Copy the lines exactly as they appear, starting with the first line of the records and ending with the line that contains "This research report has".

Stored dataset items
■ ■ ■ ■

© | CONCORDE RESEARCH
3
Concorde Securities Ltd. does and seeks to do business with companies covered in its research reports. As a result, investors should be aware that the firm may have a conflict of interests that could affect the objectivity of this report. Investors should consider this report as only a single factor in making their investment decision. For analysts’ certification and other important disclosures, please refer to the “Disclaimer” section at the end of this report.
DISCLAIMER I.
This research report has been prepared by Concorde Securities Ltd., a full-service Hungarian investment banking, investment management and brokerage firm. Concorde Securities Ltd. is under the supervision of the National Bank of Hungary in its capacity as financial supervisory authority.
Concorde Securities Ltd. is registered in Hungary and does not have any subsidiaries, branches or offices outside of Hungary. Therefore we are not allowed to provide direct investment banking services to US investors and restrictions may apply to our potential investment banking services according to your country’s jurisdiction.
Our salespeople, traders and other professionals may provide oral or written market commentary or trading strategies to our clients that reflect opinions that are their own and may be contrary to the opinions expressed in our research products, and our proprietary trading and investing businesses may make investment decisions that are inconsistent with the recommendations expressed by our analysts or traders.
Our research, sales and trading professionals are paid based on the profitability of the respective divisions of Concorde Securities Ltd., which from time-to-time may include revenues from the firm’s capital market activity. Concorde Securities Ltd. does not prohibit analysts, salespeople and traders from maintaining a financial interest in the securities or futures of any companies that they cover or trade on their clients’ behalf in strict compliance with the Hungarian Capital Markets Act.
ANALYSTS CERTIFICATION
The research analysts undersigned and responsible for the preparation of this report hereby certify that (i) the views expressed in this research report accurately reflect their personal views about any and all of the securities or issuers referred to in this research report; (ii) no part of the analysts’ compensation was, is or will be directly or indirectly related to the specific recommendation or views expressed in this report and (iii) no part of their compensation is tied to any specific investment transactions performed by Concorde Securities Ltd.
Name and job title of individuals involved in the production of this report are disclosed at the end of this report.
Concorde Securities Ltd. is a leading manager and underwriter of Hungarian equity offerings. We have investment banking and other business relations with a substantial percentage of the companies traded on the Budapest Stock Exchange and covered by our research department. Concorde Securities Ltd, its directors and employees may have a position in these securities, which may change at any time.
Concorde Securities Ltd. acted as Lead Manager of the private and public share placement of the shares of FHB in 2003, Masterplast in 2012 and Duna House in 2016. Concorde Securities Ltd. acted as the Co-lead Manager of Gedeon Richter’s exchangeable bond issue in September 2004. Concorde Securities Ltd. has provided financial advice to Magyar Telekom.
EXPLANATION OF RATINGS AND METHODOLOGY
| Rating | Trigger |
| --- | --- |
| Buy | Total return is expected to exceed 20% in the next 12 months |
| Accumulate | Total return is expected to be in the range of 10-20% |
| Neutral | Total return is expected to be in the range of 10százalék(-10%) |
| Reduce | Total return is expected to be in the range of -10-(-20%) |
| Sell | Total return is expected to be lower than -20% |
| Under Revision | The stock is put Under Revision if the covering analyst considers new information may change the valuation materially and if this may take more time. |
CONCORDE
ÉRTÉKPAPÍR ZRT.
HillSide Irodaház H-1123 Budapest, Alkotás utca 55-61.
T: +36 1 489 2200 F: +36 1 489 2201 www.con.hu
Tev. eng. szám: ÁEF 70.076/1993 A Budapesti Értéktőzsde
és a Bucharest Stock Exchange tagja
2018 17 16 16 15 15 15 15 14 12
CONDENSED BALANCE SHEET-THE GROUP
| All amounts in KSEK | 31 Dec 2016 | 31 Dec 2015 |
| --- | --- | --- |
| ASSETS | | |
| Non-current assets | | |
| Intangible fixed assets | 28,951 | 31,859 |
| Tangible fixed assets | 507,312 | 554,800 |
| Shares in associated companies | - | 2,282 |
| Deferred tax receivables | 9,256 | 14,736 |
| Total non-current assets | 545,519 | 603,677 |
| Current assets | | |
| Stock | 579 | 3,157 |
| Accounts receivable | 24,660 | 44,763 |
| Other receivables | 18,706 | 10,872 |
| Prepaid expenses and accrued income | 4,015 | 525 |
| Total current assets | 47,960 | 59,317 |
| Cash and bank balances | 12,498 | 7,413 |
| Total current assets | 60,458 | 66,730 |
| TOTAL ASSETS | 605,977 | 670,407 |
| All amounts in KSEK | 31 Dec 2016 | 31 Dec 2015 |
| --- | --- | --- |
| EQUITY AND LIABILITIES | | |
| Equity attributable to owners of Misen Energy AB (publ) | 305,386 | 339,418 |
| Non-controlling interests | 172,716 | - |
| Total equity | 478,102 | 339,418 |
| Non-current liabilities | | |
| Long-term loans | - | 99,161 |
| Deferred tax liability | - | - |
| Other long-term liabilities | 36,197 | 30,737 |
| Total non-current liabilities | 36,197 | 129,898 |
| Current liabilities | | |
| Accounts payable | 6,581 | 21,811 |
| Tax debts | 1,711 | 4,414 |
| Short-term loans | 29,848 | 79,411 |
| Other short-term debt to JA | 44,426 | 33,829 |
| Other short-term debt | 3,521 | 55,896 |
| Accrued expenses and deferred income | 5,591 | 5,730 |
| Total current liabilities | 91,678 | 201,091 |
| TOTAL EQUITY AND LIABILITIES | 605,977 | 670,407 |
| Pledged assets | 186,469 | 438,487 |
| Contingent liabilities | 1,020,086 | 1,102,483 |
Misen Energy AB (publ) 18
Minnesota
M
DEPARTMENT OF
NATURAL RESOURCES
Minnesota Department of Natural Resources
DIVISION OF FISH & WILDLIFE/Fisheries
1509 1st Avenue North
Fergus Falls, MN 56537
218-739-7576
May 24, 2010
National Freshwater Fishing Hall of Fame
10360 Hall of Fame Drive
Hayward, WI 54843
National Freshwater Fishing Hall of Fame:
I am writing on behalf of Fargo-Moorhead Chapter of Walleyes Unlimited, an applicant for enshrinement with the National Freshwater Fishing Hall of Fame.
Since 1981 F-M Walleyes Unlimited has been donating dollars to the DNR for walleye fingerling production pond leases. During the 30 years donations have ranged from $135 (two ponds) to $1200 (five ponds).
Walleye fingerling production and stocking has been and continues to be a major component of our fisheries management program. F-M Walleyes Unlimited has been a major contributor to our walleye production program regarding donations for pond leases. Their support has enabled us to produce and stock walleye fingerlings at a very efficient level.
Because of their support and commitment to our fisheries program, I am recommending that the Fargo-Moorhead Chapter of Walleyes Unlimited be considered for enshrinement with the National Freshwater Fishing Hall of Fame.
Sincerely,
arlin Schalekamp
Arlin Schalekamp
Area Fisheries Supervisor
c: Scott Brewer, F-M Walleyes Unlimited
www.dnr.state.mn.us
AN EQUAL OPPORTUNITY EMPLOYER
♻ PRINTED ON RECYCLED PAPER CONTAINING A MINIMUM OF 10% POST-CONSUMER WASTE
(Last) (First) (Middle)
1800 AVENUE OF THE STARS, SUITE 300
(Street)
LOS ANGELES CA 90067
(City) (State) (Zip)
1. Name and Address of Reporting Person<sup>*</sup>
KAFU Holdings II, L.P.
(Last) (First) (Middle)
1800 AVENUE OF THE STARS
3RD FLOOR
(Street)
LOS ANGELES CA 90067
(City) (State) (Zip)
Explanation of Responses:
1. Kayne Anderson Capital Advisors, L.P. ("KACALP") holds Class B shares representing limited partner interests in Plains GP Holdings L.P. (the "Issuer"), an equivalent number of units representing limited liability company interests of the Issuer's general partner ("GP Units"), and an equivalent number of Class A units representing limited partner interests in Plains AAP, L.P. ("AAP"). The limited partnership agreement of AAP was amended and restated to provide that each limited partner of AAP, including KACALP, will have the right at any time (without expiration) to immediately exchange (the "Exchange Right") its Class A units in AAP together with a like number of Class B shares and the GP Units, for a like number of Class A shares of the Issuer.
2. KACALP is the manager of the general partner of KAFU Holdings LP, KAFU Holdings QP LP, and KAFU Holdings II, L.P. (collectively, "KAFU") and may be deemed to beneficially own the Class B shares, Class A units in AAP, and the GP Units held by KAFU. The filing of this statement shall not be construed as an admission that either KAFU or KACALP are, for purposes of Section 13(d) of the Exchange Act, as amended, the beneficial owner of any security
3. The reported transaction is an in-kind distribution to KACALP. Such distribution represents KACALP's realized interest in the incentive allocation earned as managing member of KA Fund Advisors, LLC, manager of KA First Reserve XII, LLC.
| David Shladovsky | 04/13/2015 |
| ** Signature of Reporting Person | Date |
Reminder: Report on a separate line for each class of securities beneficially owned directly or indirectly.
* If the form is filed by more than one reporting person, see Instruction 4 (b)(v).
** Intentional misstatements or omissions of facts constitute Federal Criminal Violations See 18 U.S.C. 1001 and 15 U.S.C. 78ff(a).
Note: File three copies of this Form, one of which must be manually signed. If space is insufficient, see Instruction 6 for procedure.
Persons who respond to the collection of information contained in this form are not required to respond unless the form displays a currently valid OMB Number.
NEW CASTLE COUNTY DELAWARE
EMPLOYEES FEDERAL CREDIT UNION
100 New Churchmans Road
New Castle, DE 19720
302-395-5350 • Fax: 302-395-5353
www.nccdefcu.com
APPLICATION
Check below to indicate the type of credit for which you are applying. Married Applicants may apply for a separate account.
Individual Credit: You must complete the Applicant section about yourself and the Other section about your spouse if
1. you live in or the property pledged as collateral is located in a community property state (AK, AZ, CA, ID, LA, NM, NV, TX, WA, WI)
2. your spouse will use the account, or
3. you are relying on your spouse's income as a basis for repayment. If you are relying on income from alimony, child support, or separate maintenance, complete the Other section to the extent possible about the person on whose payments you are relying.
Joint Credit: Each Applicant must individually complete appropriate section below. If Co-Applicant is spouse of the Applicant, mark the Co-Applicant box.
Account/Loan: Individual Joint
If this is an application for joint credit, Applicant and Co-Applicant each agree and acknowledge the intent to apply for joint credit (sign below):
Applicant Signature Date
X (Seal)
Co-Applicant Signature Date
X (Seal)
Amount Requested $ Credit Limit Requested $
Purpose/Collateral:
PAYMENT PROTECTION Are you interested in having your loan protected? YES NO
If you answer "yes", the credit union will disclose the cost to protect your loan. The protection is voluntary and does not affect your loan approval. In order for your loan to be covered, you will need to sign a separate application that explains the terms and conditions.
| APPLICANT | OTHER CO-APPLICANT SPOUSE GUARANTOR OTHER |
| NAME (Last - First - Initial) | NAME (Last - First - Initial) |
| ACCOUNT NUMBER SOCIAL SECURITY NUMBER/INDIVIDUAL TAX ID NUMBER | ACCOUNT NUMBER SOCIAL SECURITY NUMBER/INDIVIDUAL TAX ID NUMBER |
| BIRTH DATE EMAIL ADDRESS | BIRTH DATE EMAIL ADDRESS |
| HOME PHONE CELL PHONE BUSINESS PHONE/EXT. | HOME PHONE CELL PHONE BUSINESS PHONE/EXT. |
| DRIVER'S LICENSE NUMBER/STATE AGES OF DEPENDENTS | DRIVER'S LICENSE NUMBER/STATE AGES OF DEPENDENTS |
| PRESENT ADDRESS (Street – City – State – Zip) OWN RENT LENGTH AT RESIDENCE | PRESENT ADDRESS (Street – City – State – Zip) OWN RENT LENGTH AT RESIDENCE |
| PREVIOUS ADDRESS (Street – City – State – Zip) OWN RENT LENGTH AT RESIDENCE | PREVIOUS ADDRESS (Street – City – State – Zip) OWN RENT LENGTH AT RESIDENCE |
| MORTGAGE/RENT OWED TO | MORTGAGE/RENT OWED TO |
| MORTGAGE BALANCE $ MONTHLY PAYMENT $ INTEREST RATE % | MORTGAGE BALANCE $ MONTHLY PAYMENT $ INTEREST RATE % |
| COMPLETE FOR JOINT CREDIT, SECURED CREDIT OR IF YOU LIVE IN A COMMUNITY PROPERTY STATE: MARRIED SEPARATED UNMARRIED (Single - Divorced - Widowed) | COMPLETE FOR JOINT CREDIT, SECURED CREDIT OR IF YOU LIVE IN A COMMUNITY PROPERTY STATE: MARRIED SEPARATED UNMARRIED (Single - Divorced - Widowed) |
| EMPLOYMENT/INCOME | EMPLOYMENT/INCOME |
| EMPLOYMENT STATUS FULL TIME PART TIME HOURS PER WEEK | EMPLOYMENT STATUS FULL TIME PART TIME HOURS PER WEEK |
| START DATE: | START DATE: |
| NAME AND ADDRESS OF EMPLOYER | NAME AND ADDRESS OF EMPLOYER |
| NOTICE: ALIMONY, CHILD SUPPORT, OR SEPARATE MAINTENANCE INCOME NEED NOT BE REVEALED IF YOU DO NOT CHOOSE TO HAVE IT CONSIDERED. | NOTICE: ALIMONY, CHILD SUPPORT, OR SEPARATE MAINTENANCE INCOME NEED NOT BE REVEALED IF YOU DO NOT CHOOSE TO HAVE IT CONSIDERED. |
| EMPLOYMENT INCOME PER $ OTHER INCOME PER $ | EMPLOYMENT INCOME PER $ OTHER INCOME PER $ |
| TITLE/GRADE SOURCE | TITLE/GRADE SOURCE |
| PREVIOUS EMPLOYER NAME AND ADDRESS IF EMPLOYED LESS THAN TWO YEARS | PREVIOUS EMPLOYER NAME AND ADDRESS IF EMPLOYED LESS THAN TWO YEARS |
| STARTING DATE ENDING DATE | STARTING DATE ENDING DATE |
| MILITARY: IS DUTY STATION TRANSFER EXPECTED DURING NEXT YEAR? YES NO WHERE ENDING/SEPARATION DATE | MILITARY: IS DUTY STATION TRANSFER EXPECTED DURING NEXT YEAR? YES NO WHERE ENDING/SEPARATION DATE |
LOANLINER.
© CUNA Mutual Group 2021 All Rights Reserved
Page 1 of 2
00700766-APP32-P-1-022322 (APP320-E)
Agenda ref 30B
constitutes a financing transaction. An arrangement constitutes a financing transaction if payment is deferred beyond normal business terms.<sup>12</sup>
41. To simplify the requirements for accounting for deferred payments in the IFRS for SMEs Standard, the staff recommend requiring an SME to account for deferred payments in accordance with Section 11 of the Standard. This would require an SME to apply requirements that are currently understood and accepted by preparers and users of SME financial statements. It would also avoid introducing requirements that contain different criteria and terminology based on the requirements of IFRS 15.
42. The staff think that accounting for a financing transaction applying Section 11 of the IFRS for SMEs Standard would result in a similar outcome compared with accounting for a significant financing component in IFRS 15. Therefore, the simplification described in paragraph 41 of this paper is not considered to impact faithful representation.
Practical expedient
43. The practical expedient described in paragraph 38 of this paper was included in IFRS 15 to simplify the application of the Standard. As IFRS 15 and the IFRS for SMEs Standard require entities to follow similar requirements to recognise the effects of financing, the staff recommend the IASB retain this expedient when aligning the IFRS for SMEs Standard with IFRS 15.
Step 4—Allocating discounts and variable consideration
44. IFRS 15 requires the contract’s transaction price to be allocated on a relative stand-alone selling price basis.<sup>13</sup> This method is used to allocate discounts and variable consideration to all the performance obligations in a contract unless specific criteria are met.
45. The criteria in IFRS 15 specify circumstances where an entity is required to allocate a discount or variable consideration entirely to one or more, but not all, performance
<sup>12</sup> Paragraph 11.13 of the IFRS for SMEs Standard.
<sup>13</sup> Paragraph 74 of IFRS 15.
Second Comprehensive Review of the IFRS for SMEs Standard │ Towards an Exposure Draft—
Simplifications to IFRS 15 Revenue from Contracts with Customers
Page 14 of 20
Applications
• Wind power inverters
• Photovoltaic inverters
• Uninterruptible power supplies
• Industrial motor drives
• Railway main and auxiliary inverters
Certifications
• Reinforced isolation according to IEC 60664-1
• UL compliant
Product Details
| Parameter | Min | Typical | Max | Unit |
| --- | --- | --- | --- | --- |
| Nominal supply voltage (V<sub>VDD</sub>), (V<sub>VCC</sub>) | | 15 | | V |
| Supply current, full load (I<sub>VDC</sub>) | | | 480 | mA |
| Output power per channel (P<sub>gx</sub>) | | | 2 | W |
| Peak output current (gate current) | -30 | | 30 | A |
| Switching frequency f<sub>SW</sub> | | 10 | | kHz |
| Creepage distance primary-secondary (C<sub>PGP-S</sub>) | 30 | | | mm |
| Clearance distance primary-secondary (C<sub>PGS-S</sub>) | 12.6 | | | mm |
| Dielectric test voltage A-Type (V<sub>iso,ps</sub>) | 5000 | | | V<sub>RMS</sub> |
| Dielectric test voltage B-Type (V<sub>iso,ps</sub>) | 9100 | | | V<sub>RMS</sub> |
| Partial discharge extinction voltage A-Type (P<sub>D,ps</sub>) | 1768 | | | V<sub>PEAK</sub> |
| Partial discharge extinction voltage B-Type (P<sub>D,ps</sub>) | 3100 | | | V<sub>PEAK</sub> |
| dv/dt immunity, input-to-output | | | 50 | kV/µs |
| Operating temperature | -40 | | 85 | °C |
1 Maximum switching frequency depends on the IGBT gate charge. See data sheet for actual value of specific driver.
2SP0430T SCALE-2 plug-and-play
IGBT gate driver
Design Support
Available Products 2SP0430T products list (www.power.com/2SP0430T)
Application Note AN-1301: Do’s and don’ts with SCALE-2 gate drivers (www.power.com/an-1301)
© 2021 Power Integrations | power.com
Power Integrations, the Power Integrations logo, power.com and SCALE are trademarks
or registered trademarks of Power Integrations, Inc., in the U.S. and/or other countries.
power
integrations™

■ ■ ■ ■

* [Result]:
© | CONCORDE RESEARCH
3
Concorde Securities Ltd. does and seeks to do business with companies covered in its research reports. As a result, investors should be aware that the firm may have a conflict of interests that could affect the objectivity of this report. Investors should consider this report as only a single factor in making their investment decision. For analysts’ certification and other important disclosures, please refer to the “Disclaimer” section at the end of this report.
DISCLAIMER I.
This research report has been prepared by Concorde Securities Ltd., a full-service Hungarian investment banking, investment management and brokerage firm. Concorde Securities Ltd. is under the supervision of the National Bank of Hungary in its capacity as financial supervisory authority.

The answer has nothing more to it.